_ASSIGNED TASK_
Convert the lines of the material starting at the line containing "智能合约是一种旨在以信息化方" and ending at the line containing "### Token ###" into a Markdown table with the columns Row and Text. Give one numbered row per line and omit blank lines.
━━━━━━━━
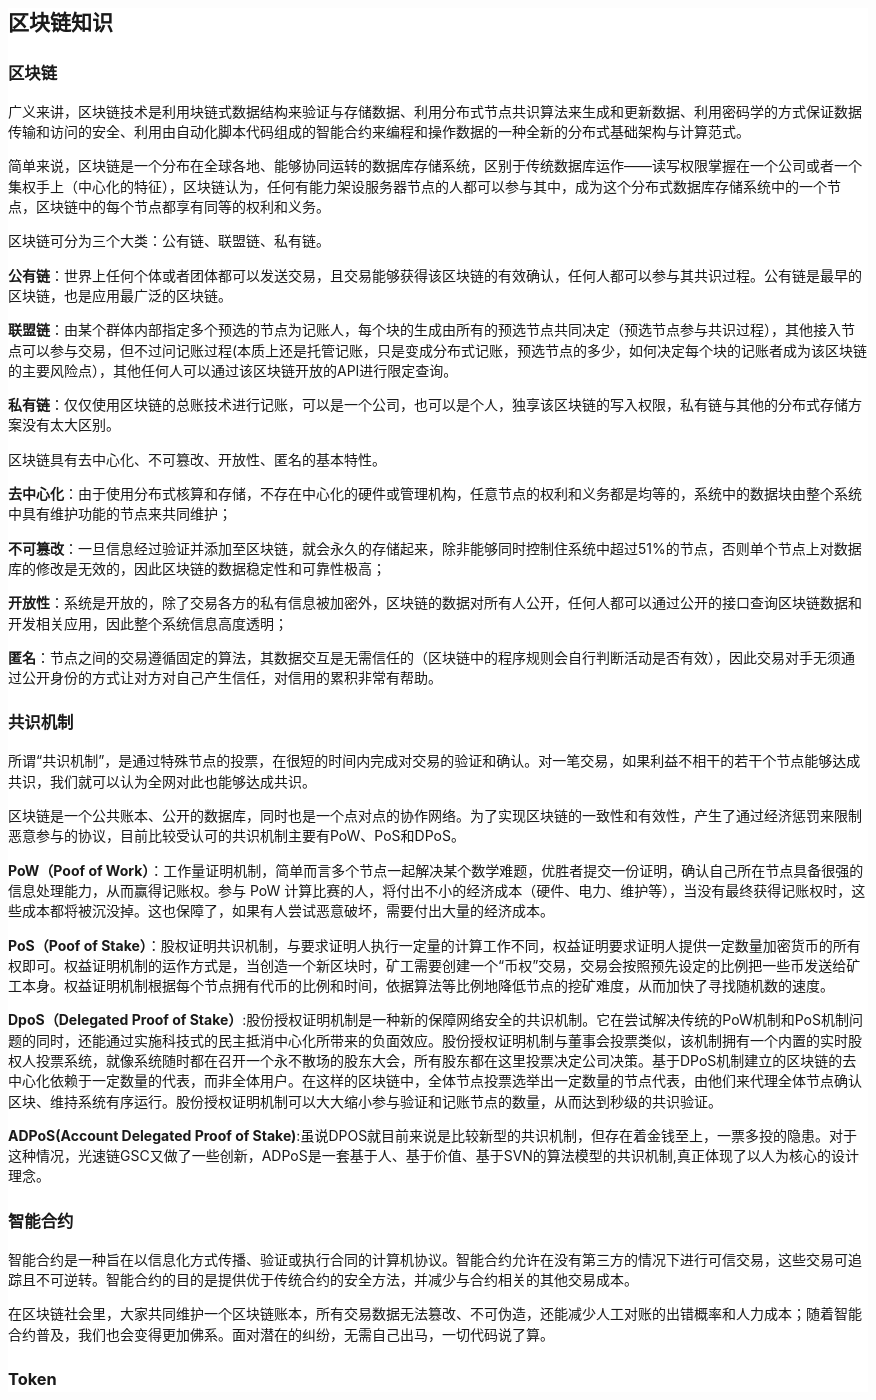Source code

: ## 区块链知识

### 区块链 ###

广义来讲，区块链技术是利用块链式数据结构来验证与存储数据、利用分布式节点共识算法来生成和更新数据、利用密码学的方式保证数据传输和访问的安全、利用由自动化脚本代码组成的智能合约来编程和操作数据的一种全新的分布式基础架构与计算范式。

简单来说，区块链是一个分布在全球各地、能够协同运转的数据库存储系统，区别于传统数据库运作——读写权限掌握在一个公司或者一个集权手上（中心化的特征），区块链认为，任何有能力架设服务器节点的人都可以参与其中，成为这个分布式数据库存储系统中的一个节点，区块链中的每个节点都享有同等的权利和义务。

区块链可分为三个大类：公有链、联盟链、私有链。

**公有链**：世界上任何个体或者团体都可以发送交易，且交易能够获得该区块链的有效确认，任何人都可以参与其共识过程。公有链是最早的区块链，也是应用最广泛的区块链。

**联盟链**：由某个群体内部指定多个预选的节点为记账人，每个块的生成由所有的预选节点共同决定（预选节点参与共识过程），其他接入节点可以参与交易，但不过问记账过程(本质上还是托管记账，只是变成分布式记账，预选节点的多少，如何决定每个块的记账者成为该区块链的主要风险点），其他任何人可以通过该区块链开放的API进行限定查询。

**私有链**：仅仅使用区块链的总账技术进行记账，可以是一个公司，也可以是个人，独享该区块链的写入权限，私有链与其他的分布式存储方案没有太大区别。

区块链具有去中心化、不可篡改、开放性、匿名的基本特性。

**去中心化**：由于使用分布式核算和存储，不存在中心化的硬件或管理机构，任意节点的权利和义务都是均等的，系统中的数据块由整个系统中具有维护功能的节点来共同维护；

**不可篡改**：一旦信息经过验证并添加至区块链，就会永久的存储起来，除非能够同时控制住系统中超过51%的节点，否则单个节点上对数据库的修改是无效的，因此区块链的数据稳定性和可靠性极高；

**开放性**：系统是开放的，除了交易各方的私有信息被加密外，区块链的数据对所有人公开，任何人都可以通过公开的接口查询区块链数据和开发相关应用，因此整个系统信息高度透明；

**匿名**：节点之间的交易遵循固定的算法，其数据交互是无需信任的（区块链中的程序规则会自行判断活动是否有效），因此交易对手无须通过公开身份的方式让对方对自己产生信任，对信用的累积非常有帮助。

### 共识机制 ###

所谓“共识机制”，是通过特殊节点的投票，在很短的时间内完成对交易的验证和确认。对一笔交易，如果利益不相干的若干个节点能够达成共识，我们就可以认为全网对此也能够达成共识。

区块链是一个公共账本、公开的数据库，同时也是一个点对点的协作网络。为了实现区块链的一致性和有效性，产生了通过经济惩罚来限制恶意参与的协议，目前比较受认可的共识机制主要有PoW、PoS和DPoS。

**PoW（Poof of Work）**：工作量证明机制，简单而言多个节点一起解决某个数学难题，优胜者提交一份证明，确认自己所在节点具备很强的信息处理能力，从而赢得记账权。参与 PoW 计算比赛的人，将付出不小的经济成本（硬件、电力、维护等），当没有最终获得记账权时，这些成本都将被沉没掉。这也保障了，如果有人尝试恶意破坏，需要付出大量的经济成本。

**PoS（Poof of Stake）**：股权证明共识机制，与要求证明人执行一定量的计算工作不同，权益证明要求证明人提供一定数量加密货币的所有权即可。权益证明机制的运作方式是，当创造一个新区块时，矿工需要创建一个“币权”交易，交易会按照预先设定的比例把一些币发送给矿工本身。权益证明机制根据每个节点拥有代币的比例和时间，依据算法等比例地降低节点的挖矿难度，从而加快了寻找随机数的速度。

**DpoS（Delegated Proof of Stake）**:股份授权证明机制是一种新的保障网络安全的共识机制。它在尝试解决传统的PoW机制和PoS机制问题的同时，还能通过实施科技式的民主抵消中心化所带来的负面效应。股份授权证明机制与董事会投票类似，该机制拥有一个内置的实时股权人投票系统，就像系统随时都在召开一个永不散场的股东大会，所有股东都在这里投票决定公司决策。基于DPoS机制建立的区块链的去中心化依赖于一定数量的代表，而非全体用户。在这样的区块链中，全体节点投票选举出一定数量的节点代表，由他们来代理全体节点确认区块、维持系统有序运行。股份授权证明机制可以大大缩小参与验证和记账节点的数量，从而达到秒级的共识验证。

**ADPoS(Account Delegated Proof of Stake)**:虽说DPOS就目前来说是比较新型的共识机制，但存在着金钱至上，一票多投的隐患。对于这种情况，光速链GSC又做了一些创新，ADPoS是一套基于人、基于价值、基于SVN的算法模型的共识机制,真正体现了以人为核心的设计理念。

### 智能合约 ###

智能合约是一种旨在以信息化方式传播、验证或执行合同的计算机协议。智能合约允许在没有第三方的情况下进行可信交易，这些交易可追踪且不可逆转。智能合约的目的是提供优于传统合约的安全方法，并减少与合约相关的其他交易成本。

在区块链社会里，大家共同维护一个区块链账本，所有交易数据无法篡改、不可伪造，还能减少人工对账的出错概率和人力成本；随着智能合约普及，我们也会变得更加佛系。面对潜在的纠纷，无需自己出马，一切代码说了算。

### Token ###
━━━━━━━━
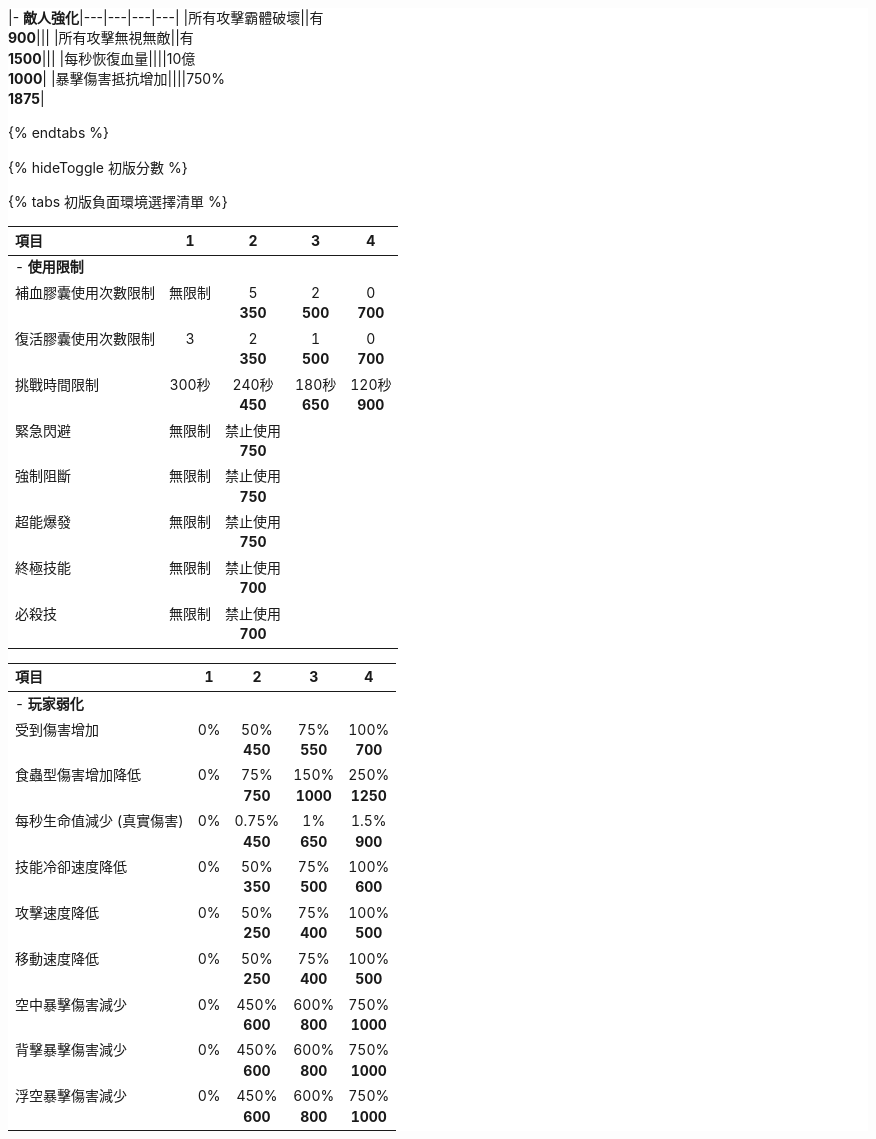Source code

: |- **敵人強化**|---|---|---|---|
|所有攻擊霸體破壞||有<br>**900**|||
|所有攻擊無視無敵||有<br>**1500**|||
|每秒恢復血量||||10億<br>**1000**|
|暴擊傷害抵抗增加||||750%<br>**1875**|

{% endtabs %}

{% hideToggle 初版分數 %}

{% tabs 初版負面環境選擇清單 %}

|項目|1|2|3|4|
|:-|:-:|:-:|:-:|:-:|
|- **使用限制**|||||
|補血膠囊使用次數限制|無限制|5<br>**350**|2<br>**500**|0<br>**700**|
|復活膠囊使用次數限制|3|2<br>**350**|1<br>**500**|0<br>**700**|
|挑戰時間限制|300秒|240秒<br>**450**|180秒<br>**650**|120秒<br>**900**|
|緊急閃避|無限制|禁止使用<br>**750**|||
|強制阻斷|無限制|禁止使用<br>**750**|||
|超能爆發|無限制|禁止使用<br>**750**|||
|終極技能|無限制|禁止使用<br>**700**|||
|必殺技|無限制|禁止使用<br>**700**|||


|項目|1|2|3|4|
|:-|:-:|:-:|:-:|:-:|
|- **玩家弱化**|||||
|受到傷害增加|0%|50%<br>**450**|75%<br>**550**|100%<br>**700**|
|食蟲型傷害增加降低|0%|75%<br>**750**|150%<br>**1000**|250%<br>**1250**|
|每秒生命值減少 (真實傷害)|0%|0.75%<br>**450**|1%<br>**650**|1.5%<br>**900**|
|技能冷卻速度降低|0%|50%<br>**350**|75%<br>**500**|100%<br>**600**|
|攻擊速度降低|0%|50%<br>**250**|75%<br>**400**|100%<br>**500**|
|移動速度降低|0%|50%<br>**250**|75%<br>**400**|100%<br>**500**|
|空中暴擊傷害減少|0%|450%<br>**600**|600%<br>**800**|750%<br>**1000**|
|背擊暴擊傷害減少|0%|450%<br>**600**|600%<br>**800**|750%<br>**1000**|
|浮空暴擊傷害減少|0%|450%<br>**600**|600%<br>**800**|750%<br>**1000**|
━━━━━━━━
_ANSWER TO THIS EXERCISE_
| Row | Text |
|---|---|
| 1 | 智能合约是一种旨在以信息化方式传播、验证或执行合同的计算机协议。智能合约允许在没有第三方的情况下进行可信交易，这些交易可追踪且不可逆转。智能合约的目的是提供优于传统合约的安全方法，并减少与合约相关的其他交易成本。 |
| 2 | 在区块链社会里，大家共同维护一个区块链账本，所有交易数据无法篡改、不可伪造，还能减少人工对账的出错概率和人力成本；随着智能合约普及，我们也会变得更加佛系。面对潜在的纠纷，无需自己出马，一切代码说了算。 |
| 3 | ### Token ### |